Mohamed a soif de reconnaissance. Derrière mon intérêt il a certainement perçu la possibilité de montrer le meilleur de lui-même. Si nous avons joué avec ce pouvoir de retranscrire un réel quelque peu magnifié, la réalité matérielle est là, rien n’est inventé ou provoqué. Il y a chez Mohamed, dans cette esthétique de l’être, une capacité à sublimer sa condition. En même temps, ces positions très respectueuses de la tradition débouchent sur une forme certaine de fatalisme. Je conçois comme une chance le fait d’avoir pu témoigner de cela. Il me reste aujourd’hui en tête de nombreux moments lors desquels la musique semblait conjurer la douleur de ses blessures.
En supplément, pour ceux qui aimerait la musique gnawa :
[1] La ville en arabe, aujourd’hui le terme désigne les centres historiques des villes du Maghreb.
[2] Le terme désigne indifféremment un édifice religieux et spirituel que par extension la confrérie qui y est rattachée.
[3] Le maître, le seul qui joue du gembri et qui dirige les chants et le rythme suivi par les autres musiciens avec leurs mains ou les karkabas. Il dispose également d’une autorité morale sur les autres membres de la confrérie.
[4] Aussi appelé : « luth-tambour », c’est un instrument à trois cordes, disposé sur un manche et une caisse de résonance en bois et en cuir (de cou de dromadaire ou de chèvres). Il constitue l’élément central de la musique gnawa c’est lui qui impose le rythme.
[5] Aussi appelées « crotales » en Français, ce sont des castagnettes en métal.
[6] Ils sont eux-mêmes des possédés et jouissent pour certains d’entre eux d’une très grande reconnaissance car ils entretiennent une relation privilégiée avec les Djinn.

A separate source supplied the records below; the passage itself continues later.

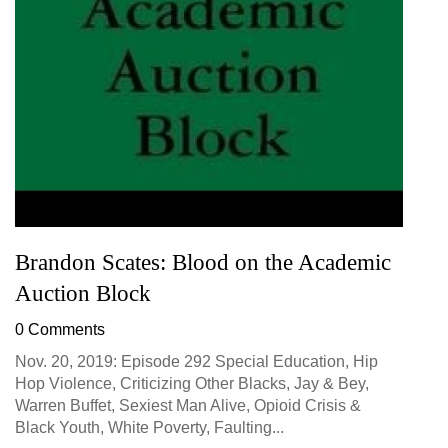
Brandon Scates: Blood on the Academic
Auction Block
0 Comments
Nov. 20, 2019: Episode 292 Special Education, Hip
Hop Violence, Criticizing Other Blacks, Jay & Bey,
Warren Buffet, Sexiest Man Alive, Opioid Crisis &
Black Youth, White Poverty, Faulting...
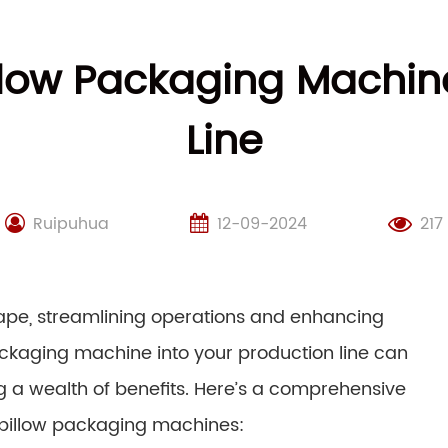
illow Packaging Machine
Line
Ruipuhua
12-09-2024
217
cape, streamlining operations and enhancing
ackaging machine into your production line can
g a wealth of benefits. Here’s a comprehensive
 pillow packaging machines:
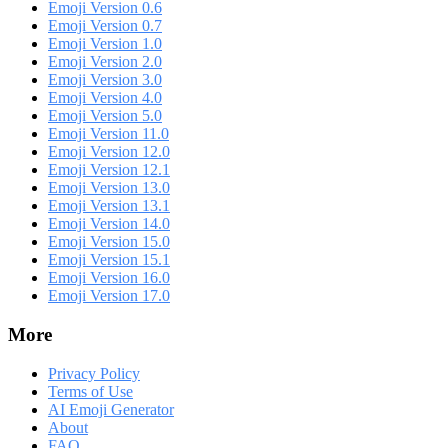
Emoji Version 0.6
Emoji Version 0.7
Emoji Version 1.0
Emoji Version 2.0
Emoji Version 3.0
Emoji Version 4.0
Emoji Version 5.0
Emoji Version 11.0
Emoji Version 12.0
Emoji Version 12.1
Emoji Version 13.0
Emoji Version 13.1
Emoji Version 14.0
Emoji Version 15.0
Emoji Version 15.1
Emoji Version 16.0
Emoji Version 17.0
More
Privacy Policy
Terms of Use
AI Emoji Generator
About
FAQ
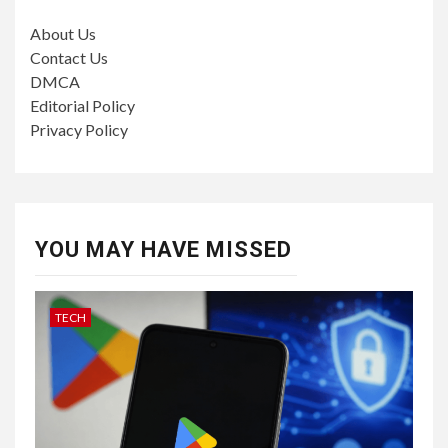
About Us
Contact Us
DMCA
Editorial Policy
Privacy Policy
YOU MAY HAVE MISSED
TECH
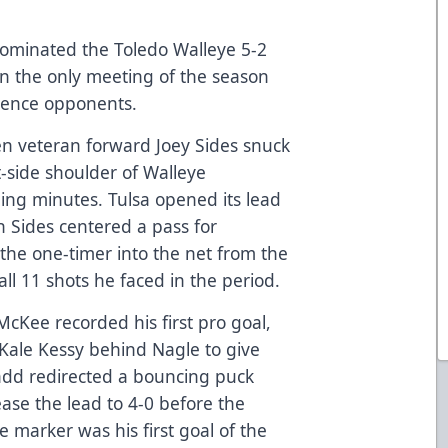
ominated the Toledo Walleye 5-2
in the only meeting of the season
rence opponents.
en veteran forward Joey Sides snuck
t-side shoulder of Walleye
ing minutes. Tulsa opened its lead
n Sides centered a pass for
he one-timer into the net from the
all 11 shots he faced in the period.
McKee recorded his first pro goal,
 Kale Kessy behind Nagle to give
add redirected a bouncing puck
ease the lead to 4-0 before the
e marker was his first goal of the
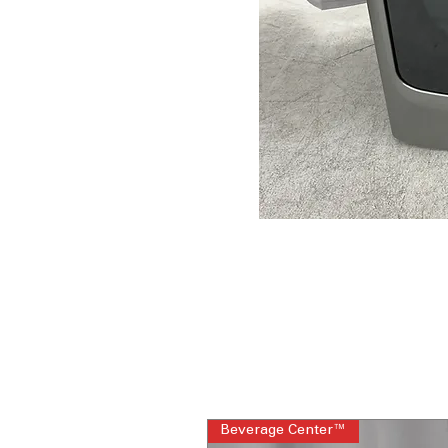
Beverage Center™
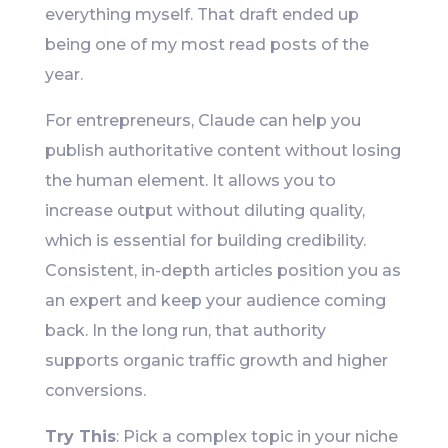
everything myself. That draft ended up
being one of my most read posts of the
year.
For entrepreneurs, Claude can help you
publish authoritative content without losing
the human element. It allows you to
increase output without diluting quality,
which is essential for building credibility.
Consistent, in-depth articles position you as
an expert and keep your audience coming
back. In the long run, that authority
supports organic traffic growth and higher
conversions.
Try This
: Pick a complex topic in your niche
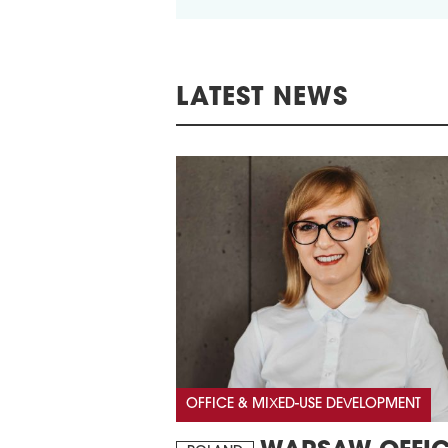
LATEST NEWS
OFFICE & MIXED-USE DEVELOPMENT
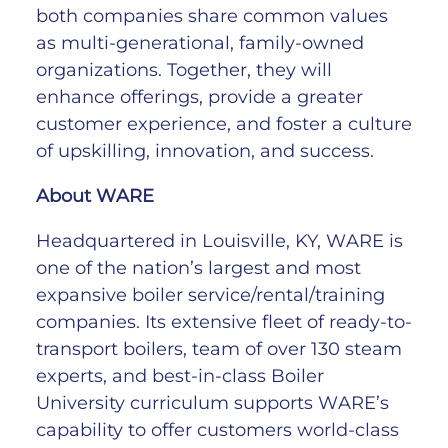
both companies share common values
as multi-generational, family-owned
organizations. Together, they will
enhance offerings, provide a greater
customer experience, and foster a culture
of upskilling, innovation, and success.
About WARE
Headquartered in Louisville, KY, WARE is
one of the nation’s largest and most
expansive boiler service/rental/training
companies. Its extensive fleet of ready-to-
transport boilers, team of over 130 steam
experts, and best-in-class Boiler
University curriculum supports WARE’s
capability to offer customers world-class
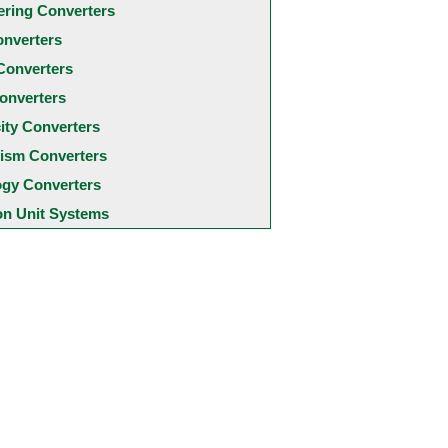
ering Converters
onverters
Converters
onverters
city Converters
ism Converters
ogy Converters
 Unit Systems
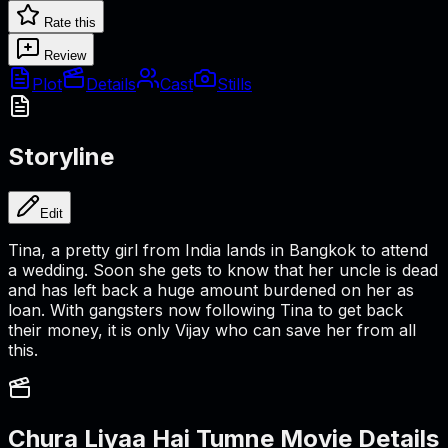
Rate this
Review
Plot
Details
Cast
Stills
Storyline
Edit
Tina, a pretty girl from India lands in Bangkok to attend
a wedding. Soon she gets to know that her uncle is dead
and has left back a huge amount burdened on her as
loan. With gangsters now following Tina to get back
their money, it is only Vijay who can save her from all
this.
Chura Liyaa Hai Tumne
Movie Details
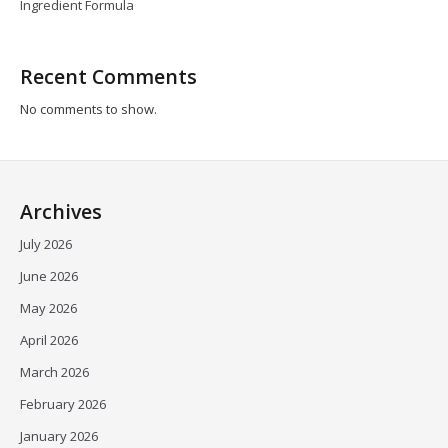
Ingredient Formula
Recent Comments
No comments to show.
Archives
July 2026
June 2026
May 2026
April 2026
March 2026
February 2026
January 2026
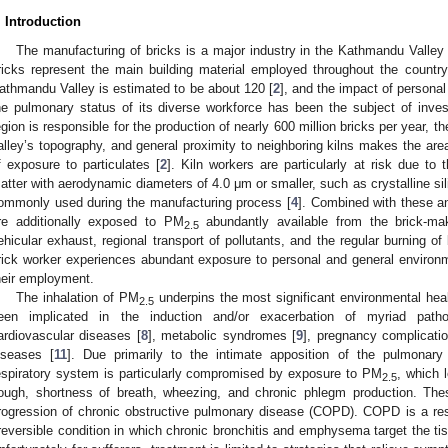
. Introduction
The manufacturing of bricks is a major industry in the Kathmandu Valley o
ricks represent the main building material employed throughout the country
athmandu Valley is estimated to be about 120 [
2
], and the impact of personal 
he pulmonary status of its diverse workforce has been the subject of inves
egion is responsible for the production of nearly 600 million bricks per year, the
alley’s topography, and general proximity to neighboring kilns makes the area 
f exposure to particulates [
2
]. Kiln workers are particularly at risk due to 
atter with aerodynamic diameters of 4.0 μm or smaller, such as crystalline sili
ommonly used during the manufacturing process [
4
]. Combined with these a
re additionally exposed to PM
abundantly available from the brick-mak
2.5
ehicular exhaust, regional transport of pollutants, and the regular burning of
rick worker experiences abundant exposure to personal and general environmen
heir employment.
The inhalation of PM
underpins the most significant environmental heal
2.5
een implicated in the induction and/or exacerbation of myriad pathol
ardiovascular diseases [
8
], metabolic syndromes [
9
], pregnancy complicatio
iseases [
11
]. Due primarily to the intimate apposition of the pulmonary
espiratory system is particularly compromised by exposure to PM
, which 
2.5
ough, shortness of breath, wheezing, and chronic phlegm production. T
rogression of chronic obstructive pulmonary disease (COPD). COPD is a resp
rreversible condition in which chronic bronchitis and emphysema target the t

[7] En anthropologie audiovisuelle, on utilise ce terme pour désigner le développement des rapports avec les personnes filmées sur le terrain. Le « terrain » désigne lui le lieu où l’on fait les recherches. « Commentaire de stratégie », « insertion », « terrain »… je trouve ces termes très agressifs, la sémantique est quasiment la même que celle des militaires ou des sportifs. Mais je les ai laissé car ce texte est au départ un travail universitaire, cela lui donne son cachet et ses limites.
[8] Il faut noter un effet visuel qui permet de distinguer plus clairement le son du gembri. Le fait de voir le Maalem jouer du gembri permet d’isoler le son de celui-ci.
[9] Plat traditionnel marocain, il s’agit d’un plat de viande qui cuit dans un pot de terre cuite enfoncé dans des cendres retirées du four.
[10] Le maître du four, celui qui est en charge de l’approvisionnement du feu et de donc de la température de l’eau.
[11] Hassan II était ainsi connu pour entretenir des gnawas et des voyants.
[12] Je tiens mes sources de Mohamed Oubahli, auteur d’une thèse sur l’histoire culinaire au Maghreb et spécialiste de la vie populaire marocaine. Il est une des deux personnes qui m’a énormément aidé pour la traduction.